I have 3 scripts that need to be combined in order to process data in a pipeline. The scripts run forever, until the execution is interrupted by the user. This is how they are executed inside a terminal:
script1_producer.sh | script2_processor.sh | script3_processor.sh
script1_producer.sh
produces the data to be processed (as an example it just prints incrementing numbers)
i=1
while true; do
echo $i
i=$(($i+1))
sleep 1
done
script2_processor.sh
consumes data from Script1 and calculates a new stream of data (multiplying each number*2):
while read -r line
do
echo "$(($line*2))"
done < "${1:-/dev/stdin}"
script3_processor.sh
consumes data from Script2 and calculates a new stream of data (Adding a letter to each number):
while read -r line
do
echo "A$(($line))"
done < "${1:-/dev/stdin}"
The resulting output when running script1_producer.sh | script2_processor.sh | script3_processor.sh
:
A2
A4
A6
...
Now I would like these scripts to be controlled by Python subprocesses using pipes.
In the end I need process the output of script3_processor.sh
and perform operations for each line.
I'm trying to implement this using asyncio though it would be ok not to use asyncio if thats possible.
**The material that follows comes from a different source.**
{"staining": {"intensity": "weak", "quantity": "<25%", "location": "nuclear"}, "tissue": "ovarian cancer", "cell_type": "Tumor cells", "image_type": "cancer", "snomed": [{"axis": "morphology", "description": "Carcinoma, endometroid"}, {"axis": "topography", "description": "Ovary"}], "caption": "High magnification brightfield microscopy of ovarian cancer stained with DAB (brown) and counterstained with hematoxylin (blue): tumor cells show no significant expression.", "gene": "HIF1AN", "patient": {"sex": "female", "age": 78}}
This is my - very naive attempt process_pipes.py
:
import asyncio
import subprocess
import os
async def async_receive():
p1 = await asyncio.create_subprocess_exec(
"./script1_producer.sh",
stdout=subprocess.PIPE,
)
p2 = await asyncio.create_subprocess_exec(
"./script2_processor.sh",
stdin=p1.stdout,
stdout=subprocess.PIPE,
)
p3 = await asyncio.create_subprocess_exec(
"./script3_processor.sh",
stdin=p2.stdout,
stdout=subprocess.PIPE,
)
# Read just one line to test
data = await p3.stdout.readline()
print(data)
asyncio.run(async_receive())
Unfortunately, I'm getting the following exception when executing this script:
Traceback (most recent call last):
File "process_pipes.py", line 28, in <module>
asyncio.run(async_receive())
File "/usr/lib/python3.8/asyncio/runners.py", line 44, in run
return loop.run_until_complete(main)
File "/usr/lib/python3.8/asyncio/base_events.py", line 616, in run_until_complete
return future.result()
File "process_pipes.py", line 12, in async_receive
p2 = await asyncio.create_subprocess_exec(
File "/usr/lib/python3.8/asyncio/subprocess.py", line 236, in create_subprocess_exec
transport, protocol = await loop.subprocess_exec(
File "/usr/lib/python3.8/asyncio/base_events.py", line 1630, in subprocess_exec
transport = await self._make_subprocess_transport(
File "/usr/lib/python3.8/asyncio/unix_events.py", line 197, in _make_subprocess_transport
transp = _UnixSubprocessTransport(self, protocol, args, shell,
File "/usr/lib/python3.8/asyncio/base_subprocess.py", line 36, in __init__
self._start(args=args, shell=shell, stdin=stdin, stdout=stdout,
File "/usr/lib/python3.8/asyncio/unix_events.py", line 789, in _start
self._proc = subprocess.Popen(
File "/usr/lib/python3.8/subprocess.py", line 808, in __init__
errread, errwrite) = self._get_handles(stdin, stdout, stderr)
File "/usr/lib/python3.8/subprocess.py", line 1477, in _get_handles
p2cread = stdin.fileno()
AttributeError: 'StreamReader' object has no attribute 'fileno'
I read some examples on Stackoverflow and elsewhere telling me to handle the pipes differently, but could not get these to work in my scenario.
How can I mimic running script1_producer.sh | script2_processor.sh | script3_processor.sh
and process the output of script3 in Python?